Return, word for word, the lines of the listing below from the one with "Digitized H&E-stained section" through the one with "Reviewer comment on", and no other lines.

• [PROVIDED MATERIAL]
-------
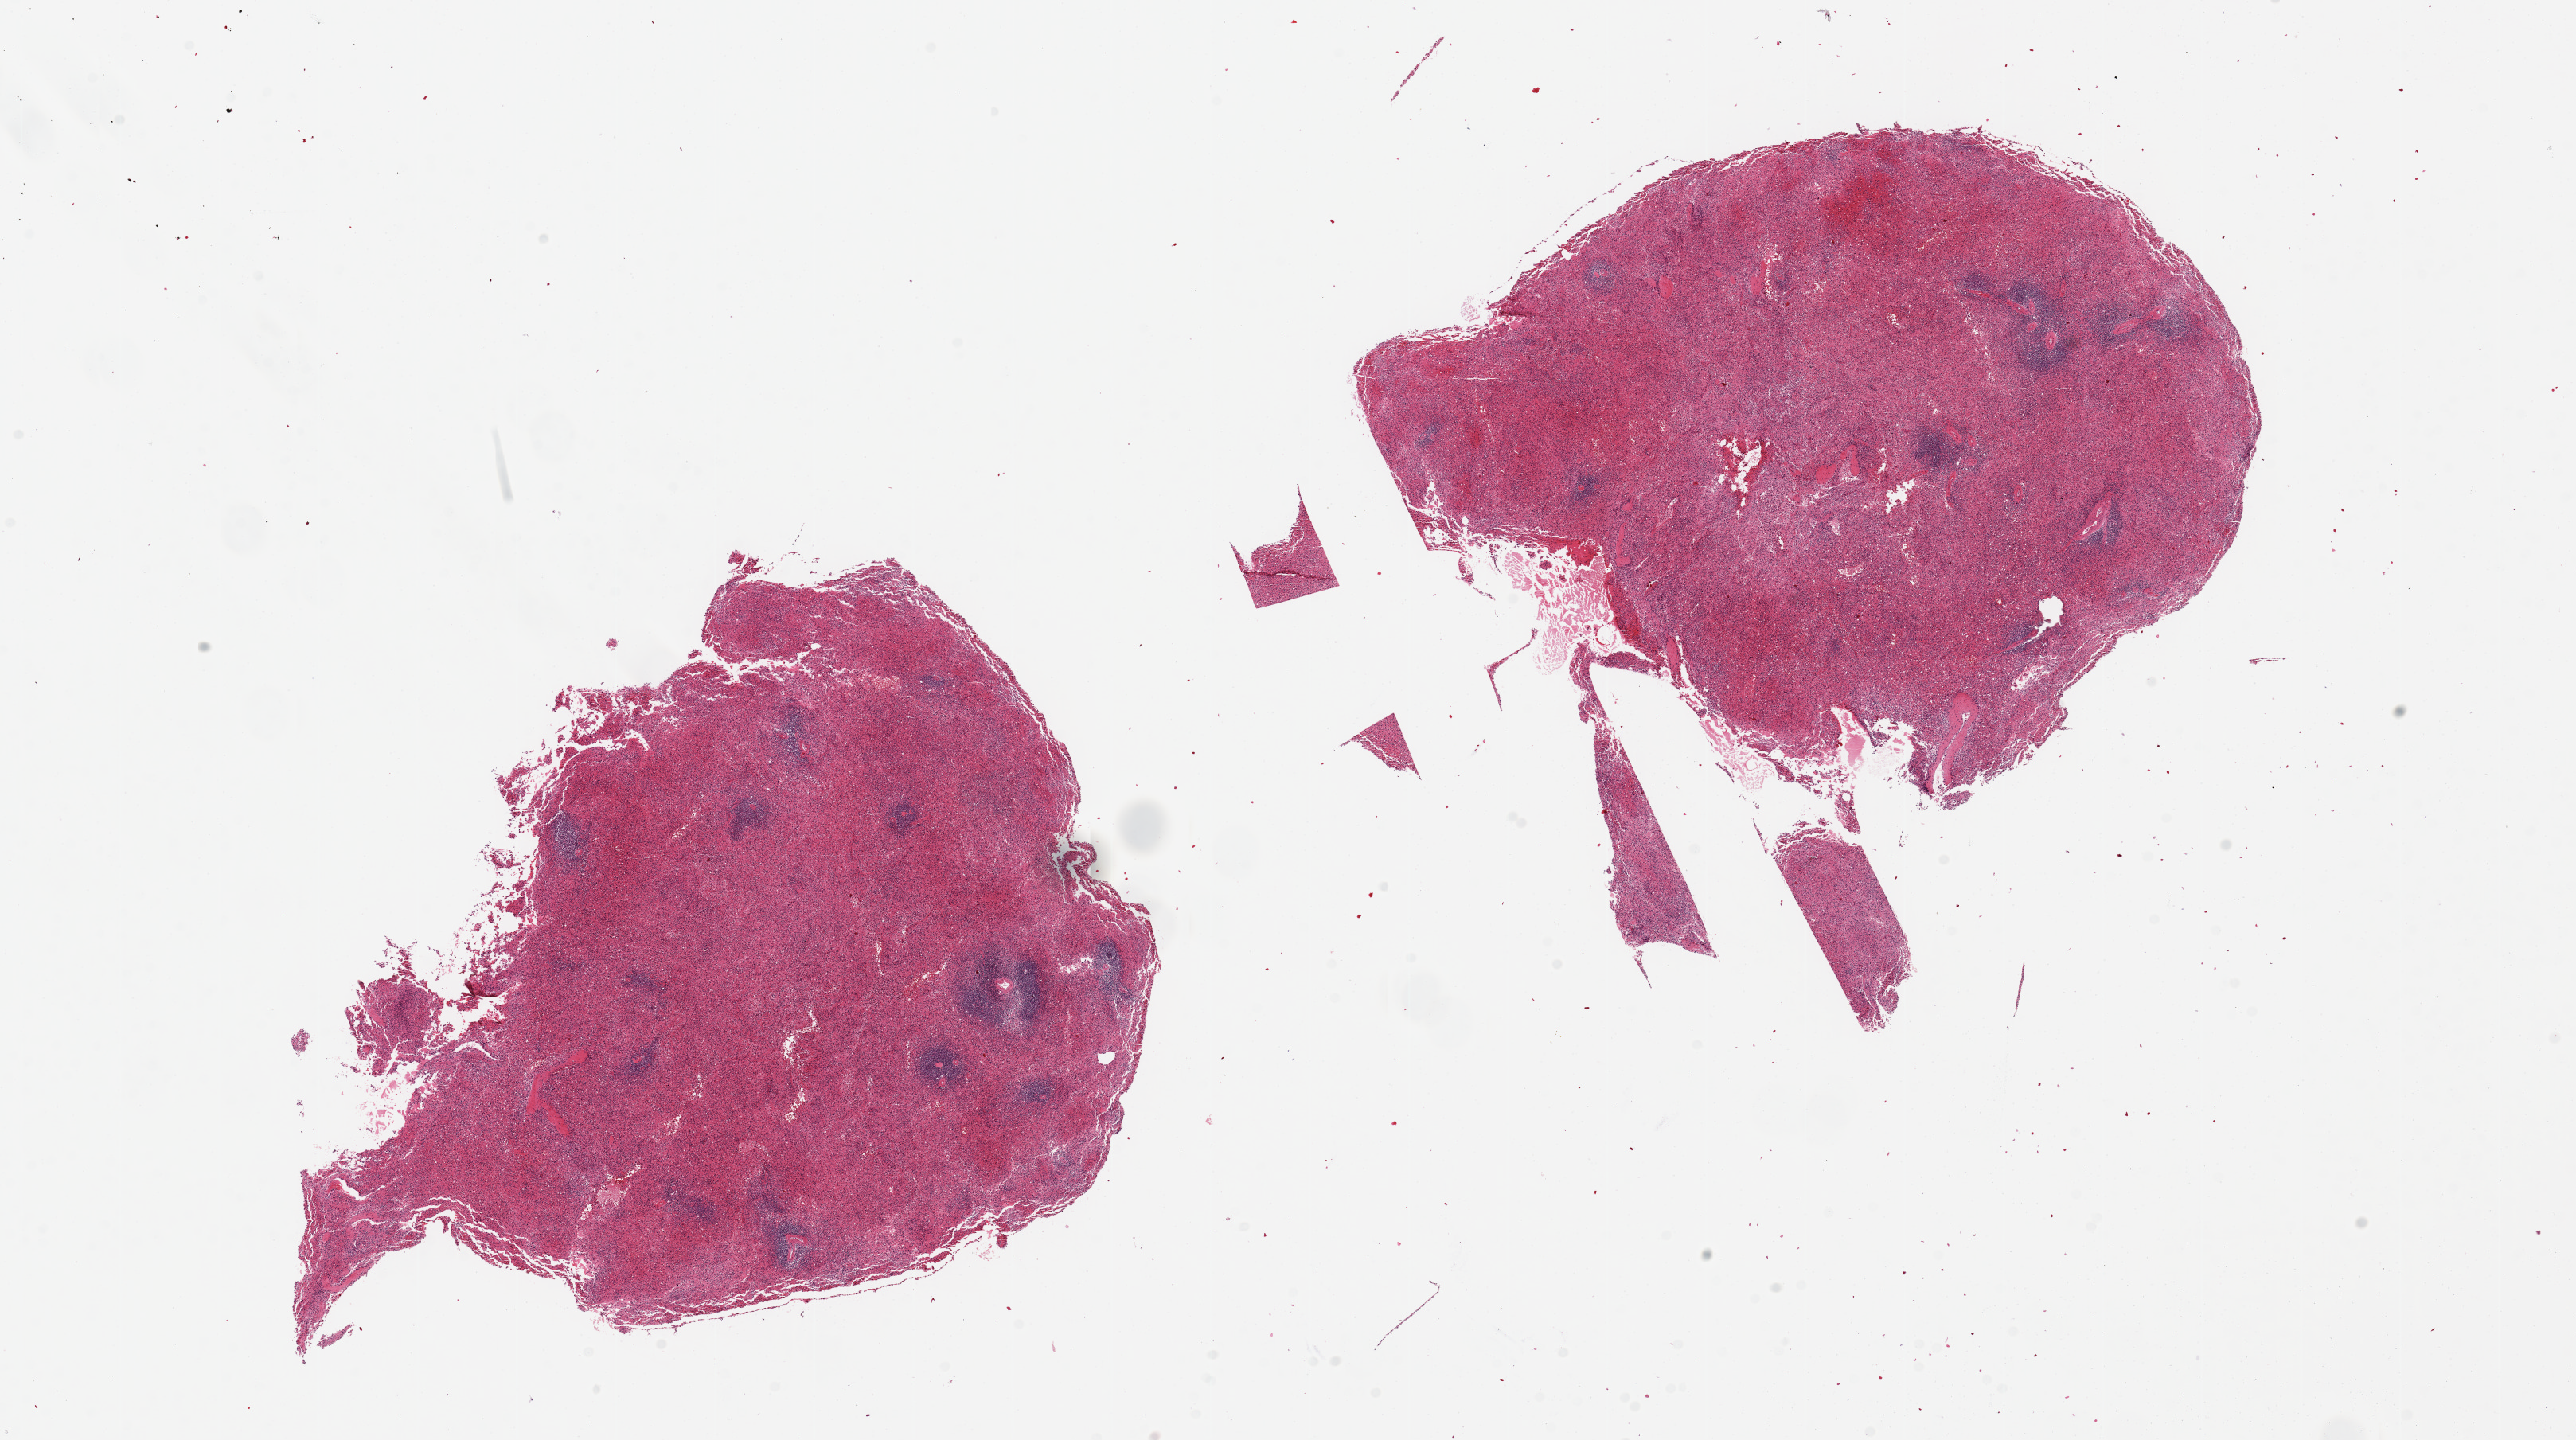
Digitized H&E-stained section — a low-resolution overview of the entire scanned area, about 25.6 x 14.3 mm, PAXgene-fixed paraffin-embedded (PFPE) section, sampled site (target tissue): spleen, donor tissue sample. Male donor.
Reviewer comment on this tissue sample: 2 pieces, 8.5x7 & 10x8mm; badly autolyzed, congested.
-------
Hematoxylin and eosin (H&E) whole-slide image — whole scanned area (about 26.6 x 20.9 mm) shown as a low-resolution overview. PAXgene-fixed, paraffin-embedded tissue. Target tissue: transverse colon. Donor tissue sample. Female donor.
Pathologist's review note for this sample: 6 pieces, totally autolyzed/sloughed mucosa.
-------
• [EXERCISE OUTPUT]
Digitized H&E-stained section — a low-resolution overview of the entire scanned area, about 25.6 x 14.3 mm, PAXgene-fixed paraffin-embedded (PFPE) section, sampled site (target tissue): spleen, donor tissue sample. Male donor.
Reviewer comment on this tissue sample: 2 pieces, 8.5x7 & 10x8mm; badly autolyzed, congested.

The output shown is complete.